A luta pela sobrevivência se multiplicou em várias frentes. A fagulha para esse cenário explosivo foi a ação do Hamas. “O Hamas sabia que nunca iria conseguir tomar todo o território de Israel”, afirma o professor Bruno Campos, analista institucional do Laboratório de Estudos do Oriente Médio (LEOM). “Mas o objetivo deles foi criar uma guerra de imagens, espalhar o conflito.”

O papel invertido de vítima que o Hamas incorporou colocou Israel em outra “frente” de batalha: a da propaganda. O antissemitismo pelo mundo reacendeu. O país, então, se viu em uma situação desconfortável diante de parte da comunidade internacional.

Desde sua fundação, porém, Israel aprendeu a conviver com esse dilema. Os anos 1950 ficaram marcados por uma discordância entre Moshe Sharett e David Ben-Gurion. Sharett, ex-ministro das Relações Exteriores e segundo primeiro-ministro (1953-1955), valorizava a diplomacia para legitimar o país junto à comunidade internacional. Ben-Gurion, líder da fundação de Israel e primeiro-ministro em várias ocasiões, realçava a importância da ação militar pela sobrevivência.

-=-=-

Objetivos:
1 > De acordo com o trecho citado, que cargo Moshe Sharett ocupou entre 1953 e 1955?
2 > Transcreva o trecho citado de "O papel invertido" até "militar pela sobrevivência.", sem alterar nenhuma palavra.

Registros do conjunto:

-=-=-

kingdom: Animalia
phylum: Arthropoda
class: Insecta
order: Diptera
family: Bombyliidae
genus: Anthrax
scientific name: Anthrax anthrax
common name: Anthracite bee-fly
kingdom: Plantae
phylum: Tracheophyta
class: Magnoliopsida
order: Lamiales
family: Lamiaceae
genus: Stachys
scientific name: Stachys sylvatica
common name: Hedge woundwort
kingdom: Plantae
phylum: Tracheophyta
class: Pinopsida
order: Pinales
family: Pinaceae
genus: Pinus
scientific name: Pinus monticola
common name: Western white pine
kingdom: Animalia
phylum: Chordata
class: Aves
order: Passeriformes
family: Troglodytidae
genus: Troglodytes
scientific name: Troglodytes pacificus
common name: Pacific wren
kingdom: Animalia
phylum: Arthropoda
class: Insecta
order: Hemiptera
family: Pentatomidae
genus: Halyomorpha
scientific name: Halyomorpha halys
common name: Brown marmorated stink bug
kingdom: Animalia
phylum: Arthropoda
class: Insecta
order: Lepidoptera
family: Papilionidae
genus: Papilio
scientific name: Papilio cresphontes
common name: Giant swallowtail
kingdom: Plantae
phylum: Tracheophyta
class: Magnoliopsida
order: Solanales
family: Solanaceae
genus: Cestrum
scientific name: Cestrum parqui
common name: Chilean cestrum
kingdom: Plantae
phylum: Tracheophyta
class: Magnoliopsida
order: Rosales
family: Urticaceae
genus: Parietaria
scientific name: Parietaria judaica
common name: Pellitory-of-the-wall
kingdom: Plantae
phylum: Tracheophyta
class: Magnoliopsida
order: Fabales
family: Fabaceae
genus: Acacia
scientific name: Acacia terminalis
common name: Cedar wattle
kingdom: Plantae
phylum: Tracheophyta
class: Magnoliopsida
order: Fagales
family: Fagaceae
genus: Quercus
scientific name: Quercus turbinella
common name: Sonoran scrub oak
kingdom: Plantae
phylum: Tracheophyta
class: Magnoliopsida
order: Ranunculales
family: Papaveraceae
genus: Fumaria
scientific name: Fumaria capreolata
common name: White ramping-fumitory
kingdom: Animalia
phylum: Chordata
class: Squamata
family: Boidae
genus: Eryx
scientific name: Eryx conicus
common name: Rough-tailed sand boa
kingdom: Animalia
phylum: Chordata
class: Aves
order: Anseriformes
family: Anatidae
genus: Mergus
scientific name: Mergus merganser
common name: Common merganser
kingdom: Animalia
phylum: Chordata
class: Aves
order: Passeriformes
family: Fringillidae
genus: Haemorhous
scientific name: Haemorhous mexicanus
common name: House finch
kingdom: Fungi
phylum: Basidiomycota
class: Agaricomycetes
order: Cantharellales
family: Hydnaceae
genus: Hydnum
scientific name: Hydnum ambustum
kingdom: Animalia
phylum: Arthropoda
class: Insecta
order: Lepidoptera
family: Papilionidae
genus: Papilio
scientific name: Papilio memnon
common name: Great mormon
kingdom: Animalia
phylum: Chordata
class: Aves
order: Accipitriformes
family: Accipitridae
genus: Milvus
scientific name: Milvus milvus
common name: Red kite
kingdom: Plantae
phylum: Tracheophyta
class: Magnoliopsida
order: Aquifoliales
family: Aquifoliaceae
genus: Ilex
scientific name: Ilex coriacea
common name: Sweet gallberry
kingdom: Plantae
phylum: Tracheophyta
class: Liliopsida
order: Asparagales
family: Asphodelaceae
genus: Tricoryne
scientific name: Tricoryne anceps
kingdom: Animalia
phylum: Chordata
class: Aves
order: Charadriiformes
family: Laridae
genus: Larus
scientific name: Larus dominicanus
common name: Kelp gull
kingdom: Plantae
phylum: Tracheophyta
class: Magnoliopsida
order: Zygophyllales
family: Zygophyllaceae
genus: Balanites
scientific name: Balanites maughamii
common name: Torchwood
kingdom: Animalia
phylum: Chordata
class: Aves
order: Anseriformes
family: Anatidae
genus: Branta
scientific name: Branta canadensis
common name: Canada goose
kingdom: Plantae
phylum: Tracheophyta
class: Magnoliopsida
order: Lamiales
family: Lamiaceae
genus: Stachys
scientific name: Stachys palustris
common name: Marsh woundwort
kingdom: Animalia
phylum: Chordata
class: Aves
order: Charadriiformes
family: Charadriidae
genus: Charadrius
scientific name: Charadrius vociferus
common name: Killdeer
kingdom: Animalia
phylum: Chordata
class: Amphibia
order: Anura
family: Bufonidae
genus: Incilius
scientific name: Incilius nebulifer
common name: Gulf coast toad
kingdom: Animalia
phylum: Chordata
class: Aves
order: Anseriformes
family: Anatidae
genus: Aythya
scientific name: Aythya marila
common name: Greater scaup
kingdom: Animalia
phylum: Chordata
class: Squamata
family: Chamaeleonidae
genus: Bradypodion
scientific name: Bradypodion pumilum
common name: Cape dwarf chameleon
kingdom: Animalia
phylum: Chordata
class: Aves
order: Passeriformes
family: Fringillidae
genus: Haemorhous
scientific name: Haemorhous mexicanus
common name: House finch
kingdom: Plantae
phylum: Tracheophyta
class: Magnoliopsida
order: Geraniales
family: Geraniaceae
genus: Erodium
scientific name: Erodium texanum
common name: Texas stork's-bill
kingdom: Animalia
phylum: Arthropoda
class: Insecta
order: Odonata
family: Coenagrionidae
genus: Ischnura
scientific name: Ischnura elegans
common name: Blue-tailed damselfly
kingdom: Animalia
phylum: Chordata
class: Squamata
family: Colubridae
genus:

-=-=-

Respostas das tarefas:
1 > Foi o segundo primeiro-ministro de Israel.

2 >
O papel invertido de vítima que o Hamas incorporou colocou Israel em outra “frente” de batalha: a da propaganda. O antissemitismo pelo mundo reacendeu. O país, então, se viu em uma situação desconfortável diante de parte da comunidade internacional.

Desde sua fundação, porém, Israel aprendeu a conviver com esse dilema. Os anos 1950 ficaram marcados por uma discordância entre Moshe Sharett e David Ben-Gurion. Sharett, ex-ministro das Relações Exteriores e segundo primeiro-ministro (1953-1955), valorizava a diplomacia para legitimar o país junto à comunidade internacional. Ben-Gurion, líder da fundação de Israel e primeiro-ministro em várias ocasiões, realçava a importância da ação militar pela sobrevivência.